About Me

I am a fourth-year PhD candidate in Accounting at the National University of Singapore (NUS). My research examines the real and financial consequences of tax policies and information disclosure.

Research Interests: Tax, Innovation, Disclosure, ESG, Social Media, Capital Markets, Big Data, AI.

Working Papers

Social Learning and Green Consumption: Evidence from Climate Shocks

with Sumit Agarwal, Yupeng Lin, and Jean Zeng
This paper examines the impact of learning about the adverse effects of climate change on households’ environmental behaviors. We rely on natural disaster-triggered climate discussions from friends to generate exogenous variations in the intensity of learning. Utilizing proprietary data from a major food delivery platform in the U.S., we find that individuals’ learning about their friends’ disaster experiences via social media translates into a dietary transition towards foods with a low-carbon footprint. Friends' climate-related social media posts act as an accelerator, enhancing these changes in consumption patterns. Further, individuals subsequently increase their own climate change discussions online, creating a reinforcing information-consumption loop that propagates through the network.
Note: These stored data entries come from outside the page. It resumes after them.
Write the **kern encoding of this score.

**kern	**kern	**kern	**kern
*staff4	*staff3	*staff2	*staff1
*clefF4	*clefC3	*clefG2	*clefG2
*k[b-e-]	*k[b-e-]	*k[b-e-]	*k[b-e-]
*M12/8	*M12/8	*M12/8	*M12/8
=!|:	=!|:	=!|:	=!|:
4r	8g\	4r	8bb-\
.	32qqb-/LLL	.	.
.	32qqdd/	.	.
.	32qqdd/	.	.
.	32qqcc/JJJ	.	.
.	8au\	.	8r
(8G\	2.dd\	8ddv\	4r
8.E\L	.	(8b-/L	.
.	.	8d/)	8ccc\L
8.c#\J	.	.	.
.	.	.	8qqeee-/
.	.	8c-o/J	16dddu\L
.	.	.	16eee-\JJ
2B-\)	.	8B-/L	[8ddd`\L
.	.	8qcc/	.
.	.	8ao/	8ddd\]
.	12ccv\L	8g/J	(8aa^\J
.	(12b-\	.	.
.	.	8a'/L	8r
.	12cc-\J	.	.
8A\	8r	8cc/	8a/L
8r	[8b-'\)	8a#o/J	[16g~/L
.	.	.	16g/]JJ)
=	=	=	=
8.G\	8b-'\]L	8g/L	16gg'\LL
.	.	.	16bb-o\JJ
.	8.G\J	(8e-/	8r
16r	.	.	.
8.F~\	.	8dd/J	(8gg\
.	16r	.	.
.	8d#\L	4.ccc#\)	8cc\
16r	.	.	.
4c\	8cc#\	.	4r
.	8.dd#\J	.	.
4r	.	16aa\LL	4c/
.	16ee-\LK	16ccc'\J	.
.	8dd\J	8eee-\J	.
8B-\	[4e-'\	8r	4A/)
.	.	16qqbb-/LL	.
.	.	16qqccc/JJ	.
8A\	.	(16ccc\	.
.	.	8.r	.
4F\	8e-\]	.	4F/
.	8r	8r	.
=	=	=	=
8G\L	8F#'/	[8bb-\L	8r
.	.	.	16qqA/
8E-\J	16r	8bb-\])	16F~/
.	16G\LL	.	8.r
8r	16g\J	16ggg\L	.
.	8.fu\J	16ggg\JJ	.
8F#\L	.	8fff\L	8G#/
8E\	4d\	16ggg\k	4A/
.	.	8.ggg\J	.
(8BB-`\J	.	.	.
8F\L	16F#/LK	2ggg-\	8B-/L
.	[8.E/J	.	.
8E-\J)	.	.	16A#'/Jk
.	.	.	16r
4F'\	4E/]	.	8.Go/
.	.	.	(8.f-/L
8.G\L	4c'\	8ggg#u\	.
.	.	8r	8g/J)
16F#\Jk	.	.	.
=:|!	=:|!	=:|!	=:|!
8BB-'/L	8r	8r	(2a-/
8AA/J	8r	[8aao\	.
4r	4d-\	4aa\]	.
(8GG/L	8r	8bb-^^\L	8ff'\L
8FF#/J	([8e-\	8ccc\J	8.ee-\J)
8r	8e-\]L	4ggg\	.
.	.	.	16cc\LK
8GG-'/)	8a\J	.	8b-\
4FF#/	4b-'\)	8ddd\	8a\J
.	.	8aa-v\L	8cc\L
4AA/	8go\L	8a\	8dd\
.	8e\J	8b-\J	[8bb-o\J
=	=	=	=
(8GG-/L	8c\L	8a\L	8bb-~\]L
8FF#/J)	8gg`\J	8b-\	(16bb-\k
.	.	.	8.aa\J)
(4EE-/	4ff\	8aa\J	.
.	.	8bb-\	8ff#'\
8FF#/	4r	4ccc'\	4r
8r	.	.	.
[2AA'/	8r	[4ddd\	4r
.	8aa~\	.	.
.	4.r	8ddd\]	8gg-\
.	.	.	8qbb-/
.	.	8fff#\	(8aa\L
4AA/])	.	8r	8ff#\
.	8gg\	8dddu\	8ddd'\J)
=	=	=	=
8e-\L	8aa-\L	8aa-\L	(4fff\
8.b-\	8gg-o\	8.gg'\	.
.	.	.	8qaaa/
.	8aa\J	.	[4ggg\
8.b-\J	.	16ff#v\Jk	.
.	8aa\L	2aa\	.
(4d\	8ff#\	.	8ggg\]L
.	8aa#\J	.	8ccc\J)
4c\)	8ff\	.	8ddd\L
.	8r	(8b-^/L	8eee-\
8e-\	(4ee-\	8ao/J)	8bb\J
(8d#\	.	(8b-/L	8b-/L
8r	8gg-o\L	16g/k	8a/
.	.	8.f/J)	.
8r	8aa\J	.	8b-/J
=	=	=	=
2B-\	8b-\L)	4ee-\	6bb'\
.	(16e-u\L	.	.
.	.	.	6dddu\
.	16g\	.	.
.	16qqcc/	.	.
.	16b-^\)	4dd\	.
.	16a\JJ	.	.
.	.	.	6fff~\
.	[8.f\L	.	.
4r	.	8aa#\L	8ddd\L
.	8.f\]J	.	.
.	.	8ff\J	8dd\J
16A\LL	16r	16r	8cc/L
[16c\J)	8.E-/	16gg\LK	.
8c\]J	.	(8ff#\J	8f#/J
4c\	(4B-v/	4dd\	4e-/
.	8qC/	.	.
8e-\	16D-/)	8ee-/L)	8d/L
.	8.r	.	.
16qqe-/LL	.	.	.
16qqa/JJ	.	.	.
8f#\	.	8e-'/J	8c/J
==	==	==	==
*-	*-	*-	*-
How Does Capital Gains Realization Respond to Tax Rate Intertemporal Discontinuity?

with Li Huang, Oliver Zhen Li, and Xiaoyu Xue
Relying on county-level capital gains realization information and state-level capital gains tax rates, we provide direct evidence that capital gains tax rate intertemporal discontinuity—the difference between short-term and long-term rates—reduces capital gains realization. More importantly, this negative association increases with adjusted gross income and taxpayer age, two prominent taxpayer characteristics associated with added reluctance to realize short-term capital gains. Further, taxpayer sophistication, as reflected in attention paid to capital gains tax and the number of local tax professionals, enhances the negative association between gain realization and rate discontinuity, while risk-taking preference and individualism mitigate taxpayers’ tendency to delay capital gains realization due to rate discontinuity. Our results provide direct evidence of a negative effect of tax rate discontinuity on capital gains realization, and we demonstrate that the desire to delay quick realization of capital gains due to rate discontinuity varies consistently with taxpayers’ characteristics and incentives.

Credit Supply Externalities of Intertemporal Income Shifting

with Hansol Jang, Oliver Zhen Li, and Xiaoyu Xue
Under Review
Tax avoidance, despite its apparent damage to immediate fiscal revenue, can potentially generate positive externalities that fuel otherwise absent economic activities. Using U.S. county-level tax statistics and bank-level data, we show that high-income taxpayers, in anticipation of a tax increase in 2013, accelerate their taxable income realizations, especially capital gains. A significant portion of the proceeds goes to bank deposits. This increase in deposits leads banks to expand their credit supply, with much of the additional lending going to real estate loans that benefit small residential properties, especially in counties with lower levels of income and educational attainment and greater shares of rural population. Our research provides evidence that intertemporal income shifting, while reducing immediate tax revenue, has a positive externality on credit supply and potentially enhances financial inclusion.